◆ INSTRUCTIONS FOR THE TASK ◆
If an entry below contains an image, drop the image and retype the rest exactly.

(Collected data)
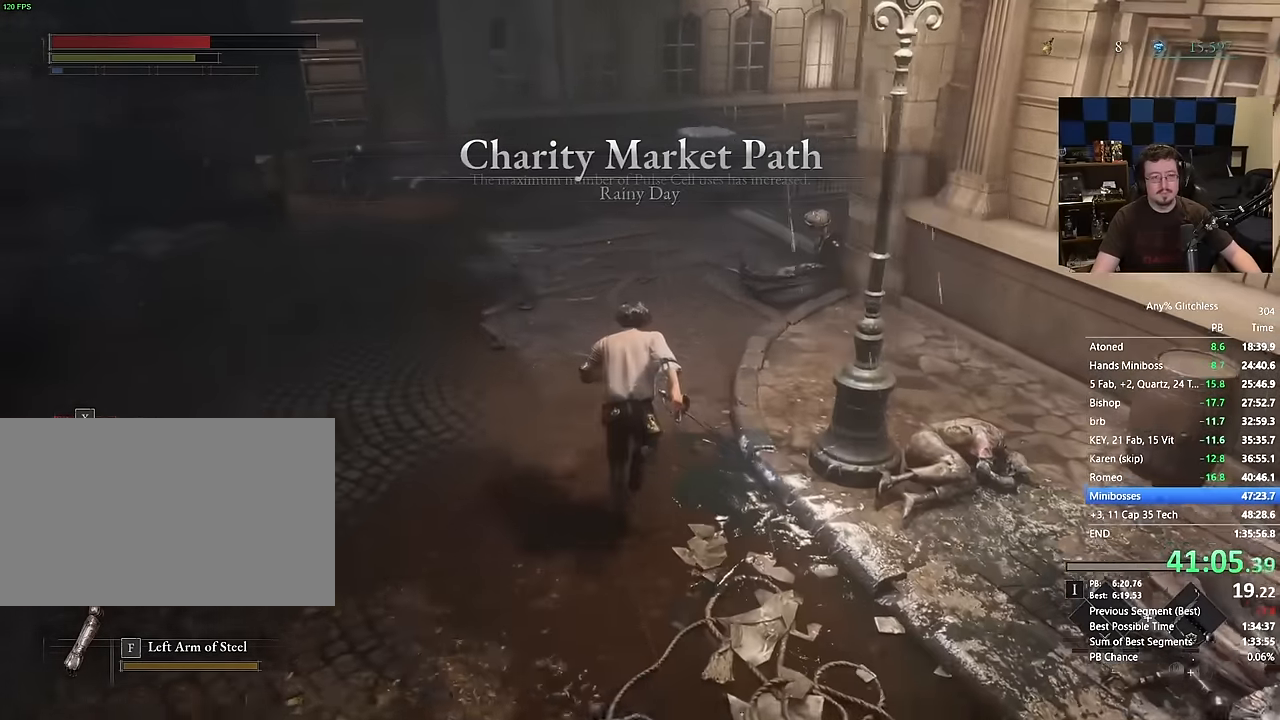
{"keys": ["space", "w"], "mouse": [], "events": []}
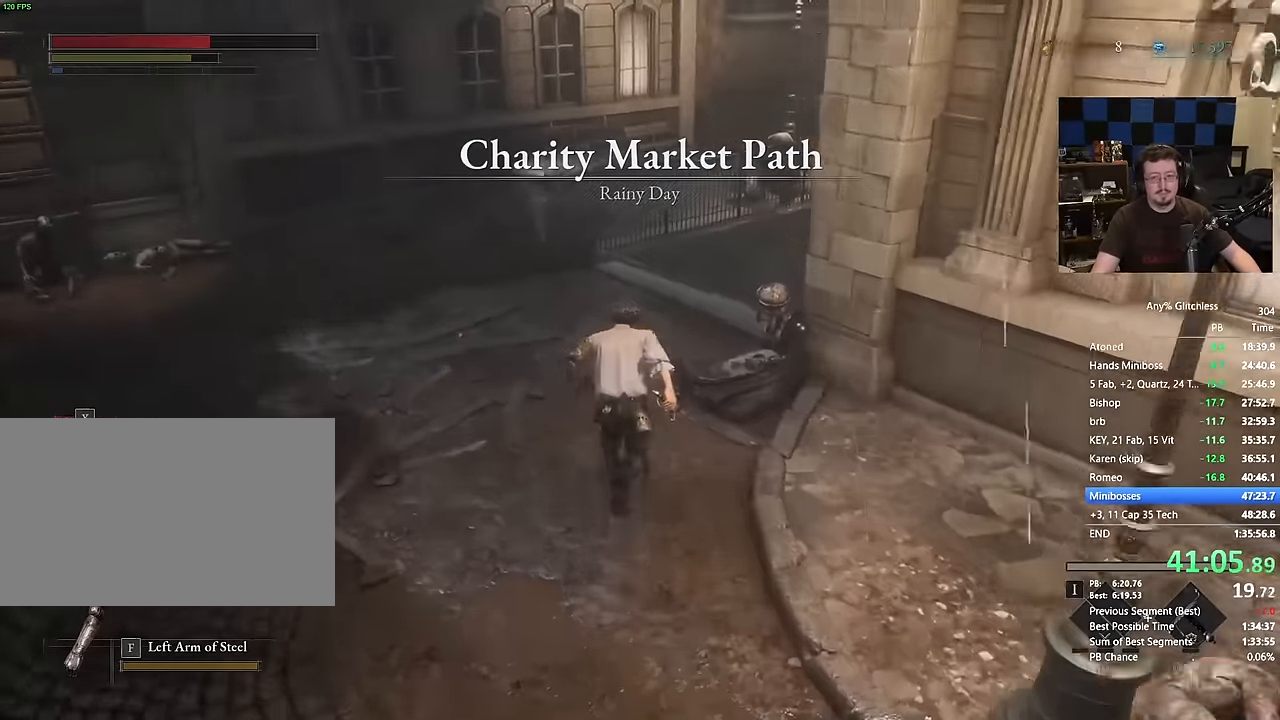
{"keys": ["space", "w"], "mouse": [], "events": []}
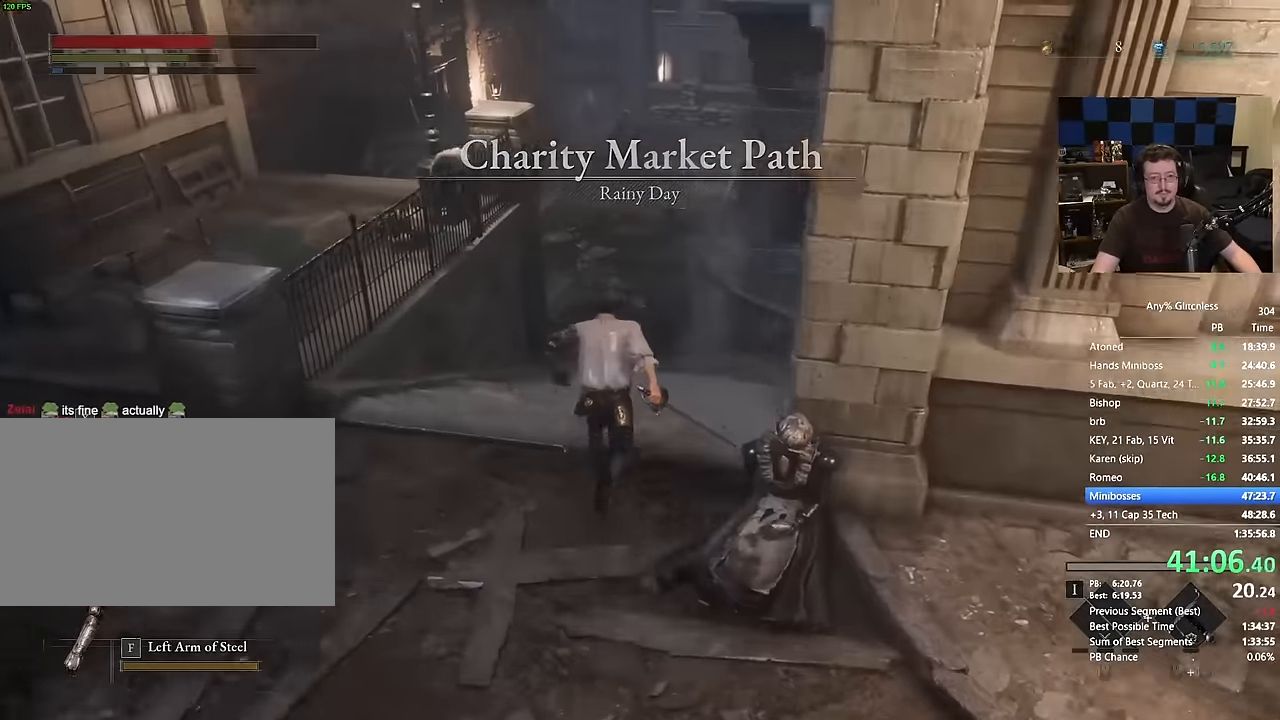
{"keys": ["space", "w"], "mouse": [], "events": []}
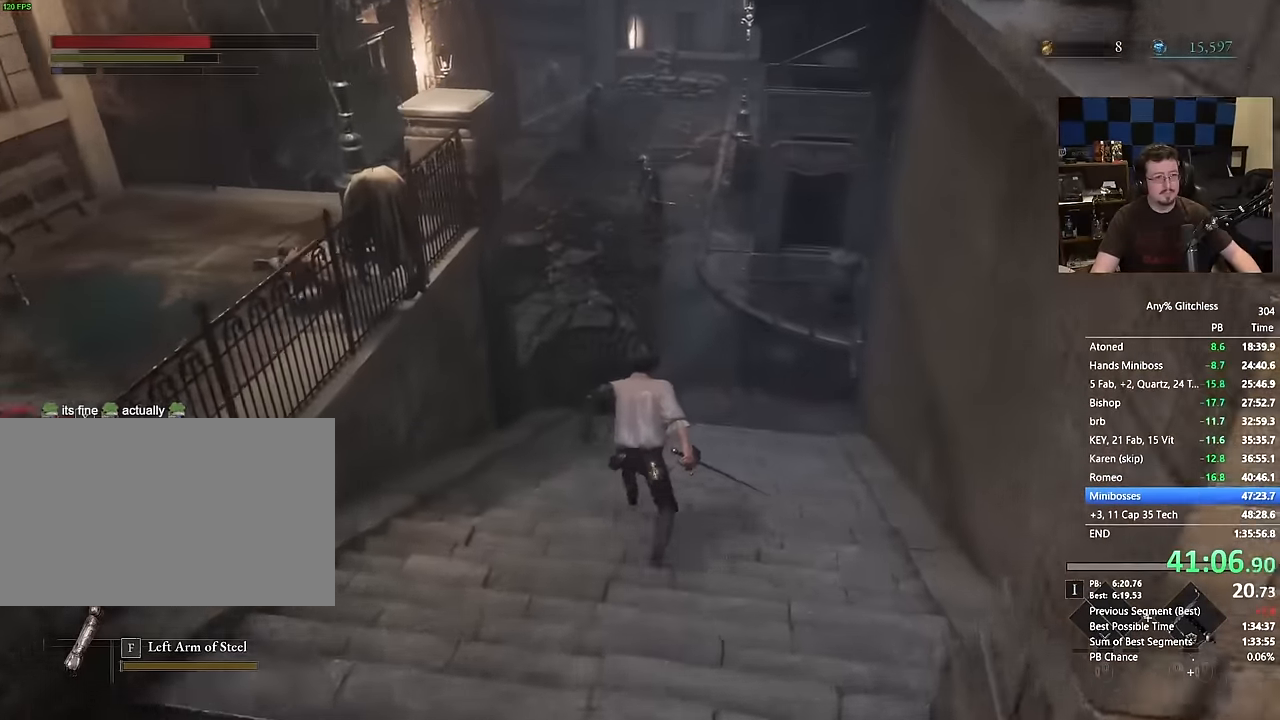
{"keys": ["space", "w"], "mouse": []}
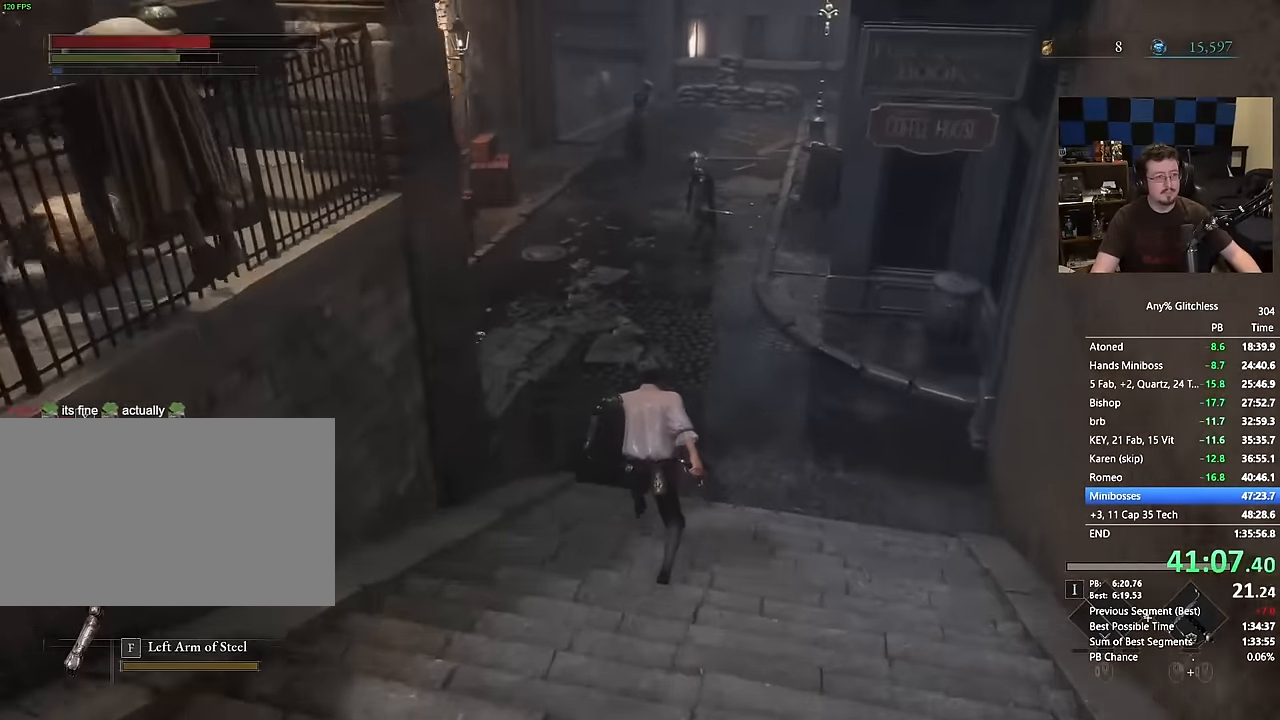
{"keys": ["space", "w"], "mouse": [], "events": []}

◆ YOUR RESPONSE ◆
{"keys": ["space", "w"], "mouse": [], "events": []}
{"keys": ["space", "w"], "mouse": [], "events": []}
{"keys": ["space", "w"], "mouse": [], "events": []}
{"keys": ["space", "w"], "mouse": []}
{"keys": ["space", "w"], "mouse": [], "events": []}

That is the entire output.